*** Begin section ***
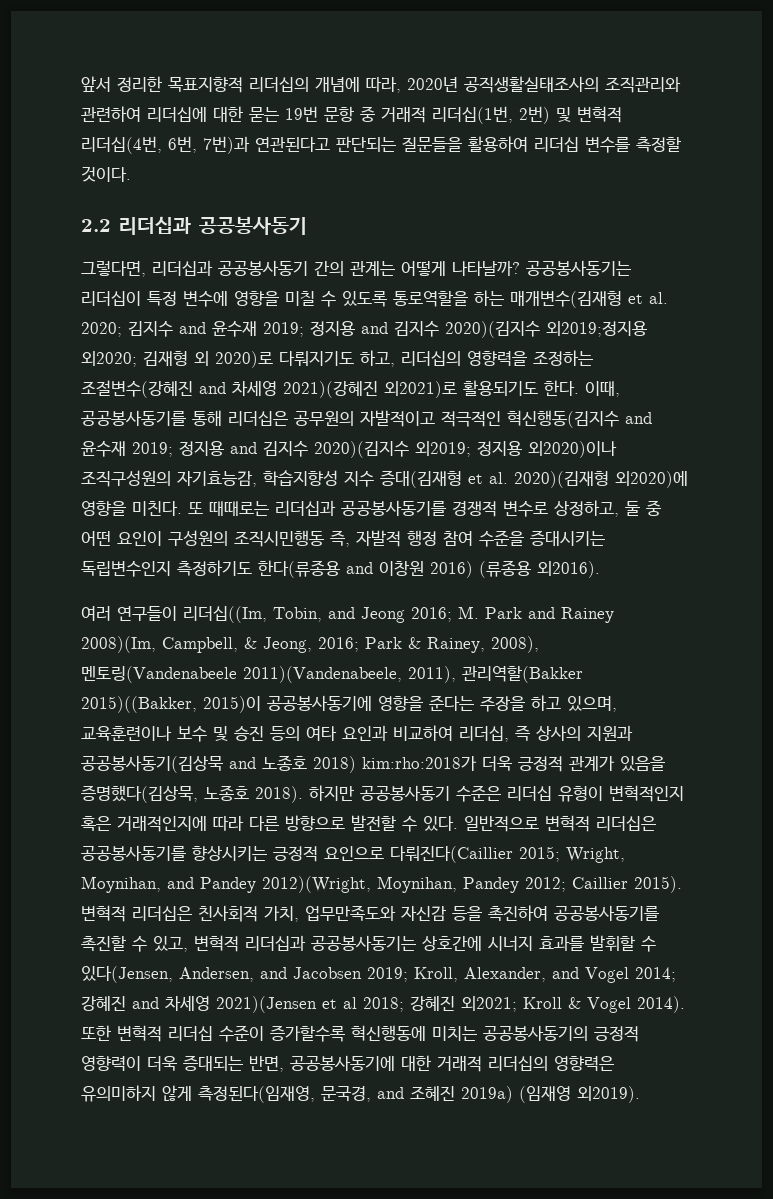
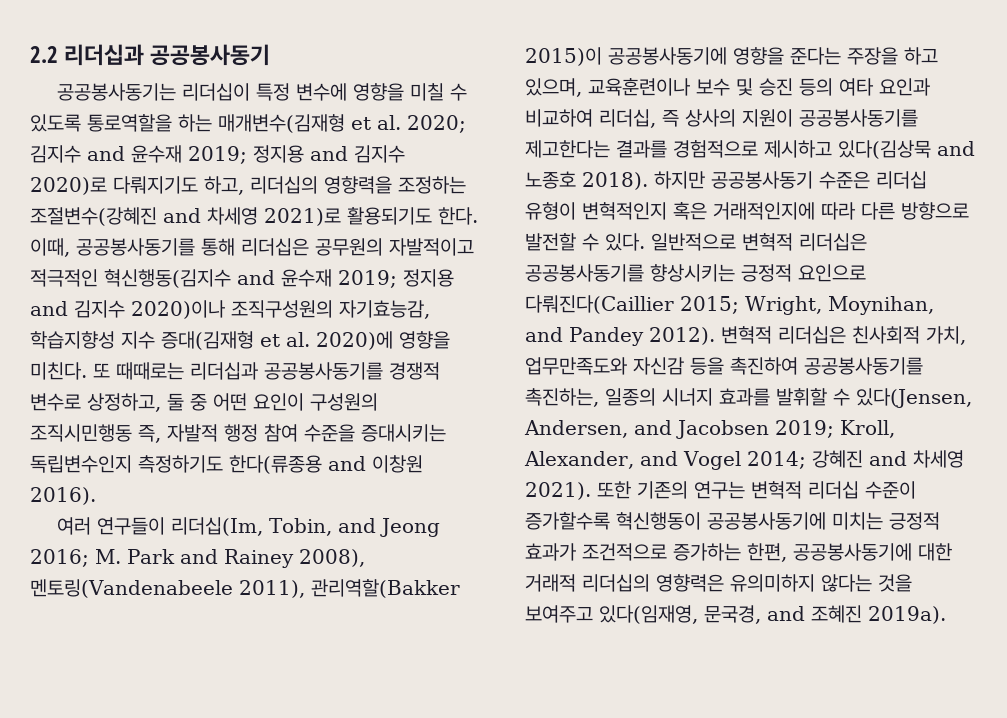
[81,76,681,93] [81,106,622,124] [81,136,681,154] [81,166,131,182] [81,216,307,235] [81,260,520,277] 앞서 정리한 목표지향적 리더십의 개념에 따라, 2020년 공직생활실태조사의 조직관리와 관련하여 리더십에 대한 묻는 19번 문항 중 거래적 리더십(1번, 2번) 및 변혁적 리더십(4번, 6번, 7번)과 연관된다고 판단되는 질문들을 활용하여 리더십 변수를 측정할 것이다. // 2.2 리더십과 공공봉사동기 // 그렇다면, 리더십과 공공봉사동기 간의 관계는 어떻게 나타날까? -> [30,44,271,66] 2.2 리더십과 공공봉사동기 //
[445,321,647,338] [81,351,209,367] 2020)(김지수 외2019;정지용 외2020; 김재형 외 -> (405, 154) none
[283,381,457,398] 2021)(강혜진 외2021)로 -> [264,208,341,226] 2021)로
[314,441,617,458] 2020)(김지수 외2019; 정지용 외2020)이나 -> [131,300,225,319] 2020)이나
[514,471,688,488] 2020)(김재형 외2020)에 -> [316,331,393,350] 2020)에
[430,560,600,578] 2016) (류종용 외2016). -> [30,487,96,505] 2016).
[183,606,267,623] 리더십((Im, -> [171,517,264,536] 리더십(Im,
[81,636,485,653] 2008)(Im, Campbell, & Jeong, 2016; Park & Rainey, -> (294, 558) none
[243,666,402,683] 2011)(Vandenabeele, -> (233, 588) none
[81,696,197,713] 2015)((Bakker, -> (460, 588) none
[587,725,633,741] [81,755,665,773] [81,785,198,803] 지원과 공공봉사동기(김상묵 and 노종호 2018) kim:rho:2018가 더욱 긍정적 관계가 있음을 증명했다(김상묵, -> [742,109,918,127] [525,140,975,159] 지원이 공공봉사동기를 제고한다는 결과를 경험적으로 제시하고 있다(김상묵 and
[262,876,682,893] 2012)(Wright, Moynihan, Pandey 2012; Caillier 2015). -> [648,327,715,345] 2012).
[81,935,482,952] 촉진할 수 있고, 변혁적 리더십과 공공봉사동기는 상호간에 -> [525,388,656,407] 촉진하는, 일종의
[216,996,685,1013] [81,1025,639,1042] [81,1055,284,1072] 2021)(Jensen et al 2018; 강혜진 외2021; Kroll & Vogel 2014). 또한 변혁적 리더십 수준이 증가할수록 혁신행동에 미치는 공공봉사동기의 긍정적 영향력이 더욱 증대되는 반면, -> [525,481,916,500] [525,512,940,530] [525,543,787,562] 2021). 또한 기존의 연구는 변혁적 리더십 수준이 증가할수록 혁신행동이 공공봉사동기에 미치는 긍정적 효과가 조건적으로 증가하는 한편,
[162,1085,640,1103] 않게 측정된다(임재영, 문국경, and 조혜진 2019a) (임재영 외2019). -> [821,574,912,592] [525,605,946,624] 않다는 것을 보여주고 있다(임재영, 문국경, and 조혜진 2019a).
*** End section ***
• **TASK ITEM**
Where the data contains images, drop them and print the rest exactly.

• **EXERCISE OUTPUT**
[81,76,681,93] [81,106,622,124] [81,136,681,154] [81,166,131,182] [81,216,307,235] [81,260,520,277] 앞서 정리한 목표지향적 리더십의 개념에 따라, 2020년 공직생활실태조사의 조직관리와 관련하여 리더십에 대한 묻는 19번 문항 중 거래적 리더십(1번, 2번) 및 변혁적 리더십(4번, 6번, 7번)과 연관된다고 판단되는 질문들을 활용하여 리더십 변수를 측정할 것이다. // 2.2 리더십과 공공봉사동기 // 그렇다면, 리더십과 공공봉사동기 간의 관계는 어떻게 나타날까? -> [30,44,271,66] 2.2 리더십과 공공봉사동기 //
[445,321,647,338] [81,351,209,367] 2020)(김지수 외2019;정지용 외2020; 김재형 외 -> (405, 154) none
[283,381,457,398] 2021)(강혜진 외2021)로 -> [264,208,341,226] 2021)로
[314,441,617,458] 2020)(김지수 외2019; 정지용 외2020)이나 -> [131,300,225,319] 2020)이나
[514,471,688,488] 2020)(김재형 외2020)에 -> [316,331,393,350] 2020)에
[430,560,600,578] 2016) (류종용 외2016). -> [30,487,96,505] 2016).
[183,606,267,623] 리더십((Im, -> [171,517,264,536] 리더십(Im,
[81,636,485,653] 2008)(Im, Campbell, & Jeong, 2016; Park & Rainey, -> (294, 558) none
[243,666,402,683] 2011)(Vandenabeele, -> (233, 588) none
[81,696,197,713] 2015)((Bakker, -> (460, 588) none
[587,725,633,741] [81,755,665,773] [81,785,198,803] 지원과 공공봉사동기(김상묵 and 노종호 2018) kim:rho:2018가 더욱 긍정적 관계가 있음을 증명했다(김상묵, -> [742,109,918,127] [525,140,975,159] 지원이 공공봉사동기를 제고한다는 결과를 경험적으로 제시하고 있다(김상묵 and
[262,876,682,893] 2012)(Wright, Moynihan, Pandey 2012; Caillier 2015). -> [648,327,715,345] 2012).
[81,935,482,952] 촉진할 수 있고, 변혁적 리더십과 공공봉사동기는 상호간에 -> [525,388,656,407] 촉진하는, 일종의
[216,996,685,1013] [81,1025,639,1042] [81,1055,284,1072] 2021)(Jensen et al 2018; 강혜진 외2021; Kroll & Vogel 2014). 또한 변혁적 리더십 수준이 증가할수록 혁신행동에 미치는 공공봉사동기의 긍정적 영향력이 더욱 증대되는 반면, -> [525,481,916,500] [525,512,940,530] [525,543,787,562] 2021). 또한 기존의 연구는 변혁적 리더십 수준이 증가할수록 혁신행동이 공공봉사동기에 미치는 긍정적 효과가 조건적으로 증가하는 한편,
[162,1085,640,1103] 않게 측정된다(임재영, 문국경, and 조혜진 2019a) (임재영 외2019). -> [821,574,912,592] [525,605,946,624] 않다는 것을 보여주고 있다(임재영, 문국경, and 조혜진 2019a).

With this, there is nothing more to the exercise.